If you’ve been in Tanzania, you’ve probably heard some foreigner say something to this effect: The reason that Tanzania lags behind in some areas is that the kids learn Swahili instead of English.
On the surface, this makes at least some amount of sense. It may be (let me rephrase: it is) completely unfair and the result of a history of imperialism and exploitation, but nevertheless ignorance of English is a huge handicap if you want to get keyed into the global economy these days. More than that: English, this crappy, haphazard mongrel of a language, represents power. Without it, you are weak, vis-à-vis the rest of the world. And many Tanzanians struggle with English.
All that may be true, and yet, the comment that Tanzanians “should” learn English strikes me as seductive but treacherous. What I read between the lines when people (Americans) say that is that Tanzanian culture is inferior and prevents them from developing. (Believe it or not, I’ve heard that exact argument — basically that people live slovenly here because their culture does not encourage industriousness — from well-educated people.)

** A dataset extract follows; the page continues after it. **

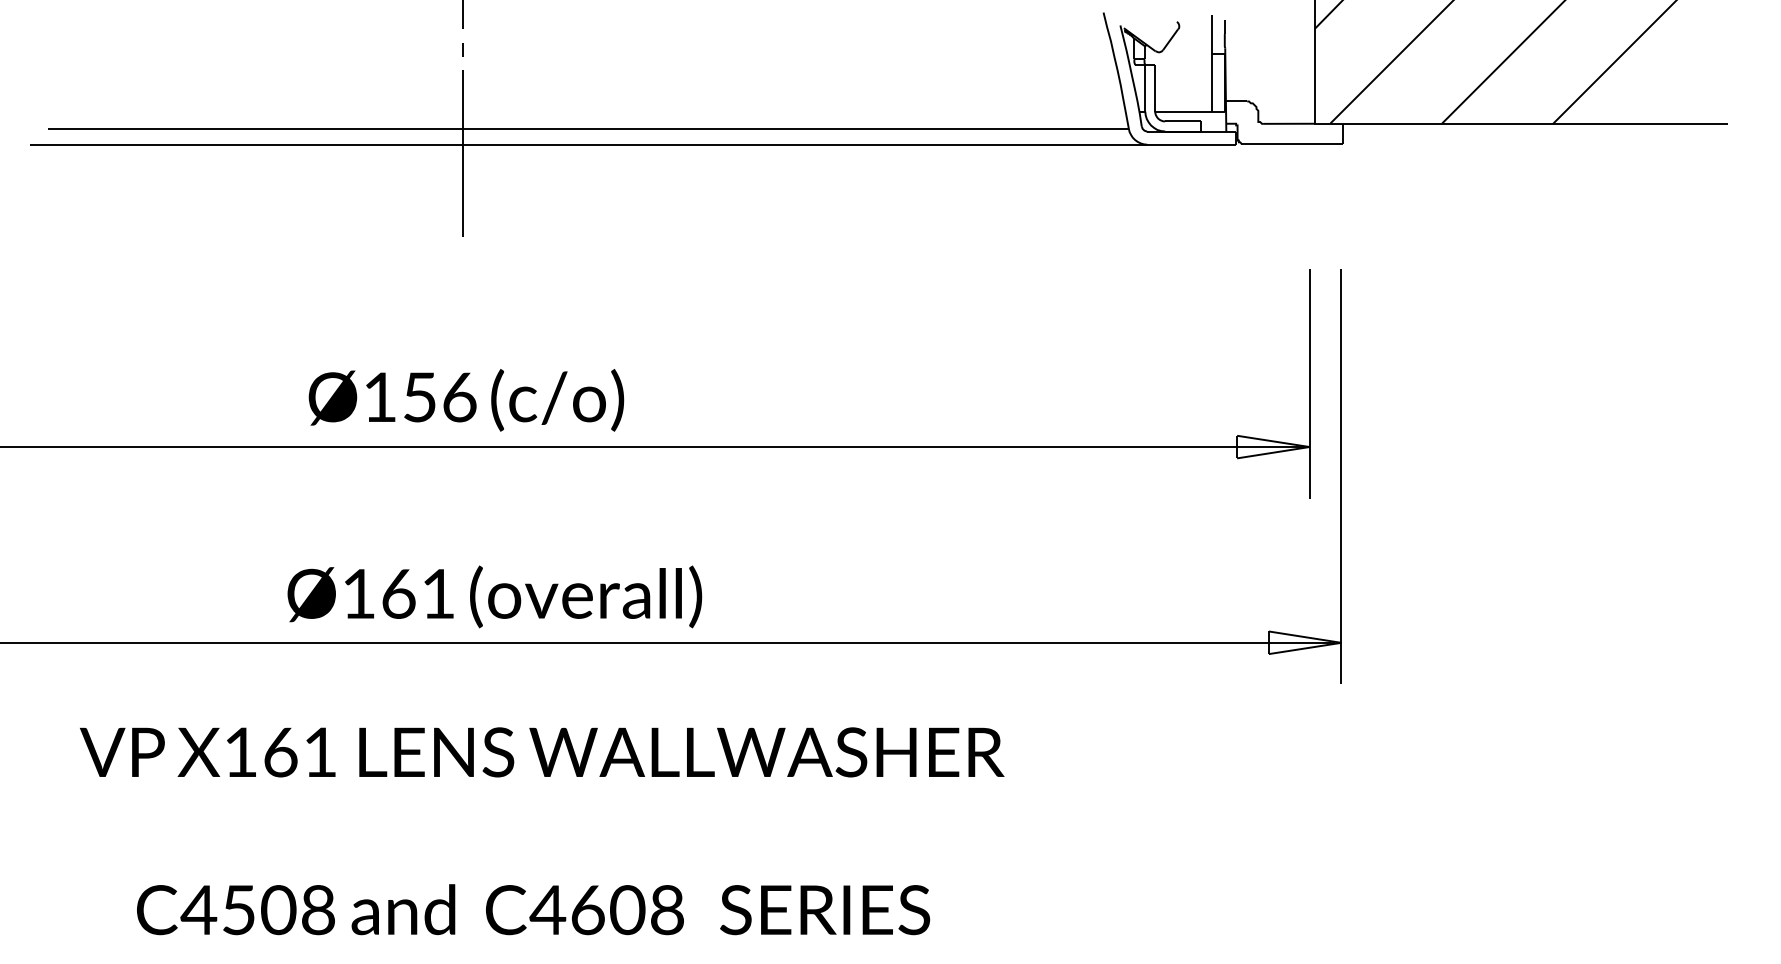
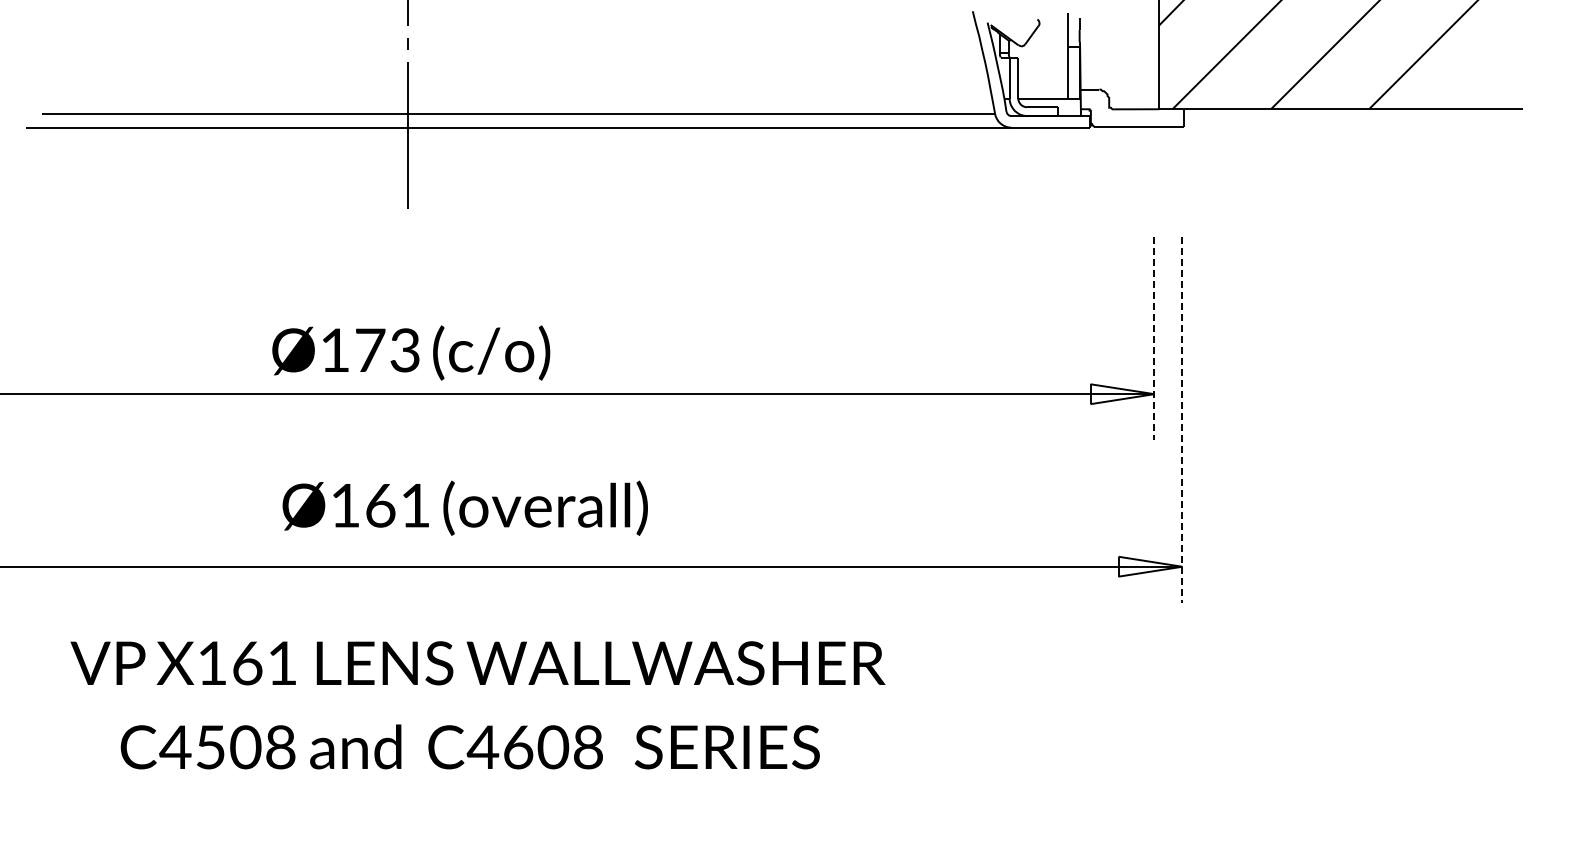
line: (1309, 384) -> (1154, 339), solid -> dashed
text: (440, 397) -> (388, 350), Ø156 -> Ø173
line: (1341, 476) -> (1182, 420), solid -> dashed
text: (493, 596) -> (464, 507), moved
text: (532, 909) -> (469, 746), moved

It also betrays an ignorance about some basic aspects of Tanzanian history. I don’t expect everyone in the world to know this — and I’m no expert on Tanzanian history myself — but if you come here you should at least know that Tanzania’s Swahili identity is one of the aspects of the country about which people here are most proud. The Swahili identity is a symbol for unity — no Kenya-style election violence here, nor land ownership tied up in ethnicity. It is also a symbol for freedom and resistance to colonial oppression. Besides the Arabic-speaking countries (and I guess there’s no reason they should be counted separately) Tanzania is the only African country to have adopted a tongue that is not the language of a colonizer as a national language that is the true standard in courts and government.
I think that’s something to feel pretty good about if you’re Tanzanian. And everybody I’ve talked to, from globally aware local officials in Mbeya to the guy who sat next to me for 14 unfortunate hours on a bus the other day (and told me about the damage witchcraft does and the inhumanity of homosexuals — first John McCain-supporting Tanzanian I’ve met), recognize this. Identity is the most important thing, they say. Swahili is our national language — people say this with a look of happiness and satisfaction. It reflects the progressiveness of Mwalimu Nyerere.
Now, I’m all for bilingual education. (In fact, my friends Ken Schneider and Marcia Jarmel released an excellent documentary this year, called Speaking in Tongues, that convincingly shows why it is better for everyone.) But the reinforcement of English should be a Tanzanian decision, and should not come at the expense of Swahili. Most people I’ve spoken to here are fully in favor of better English being taught in schools.
They should not be subjected to foreigners telling them that their language — or their culture, or their genes, or anything else we consider essential to the self — is holding them back. A strong Swahili identity is a form of liberation.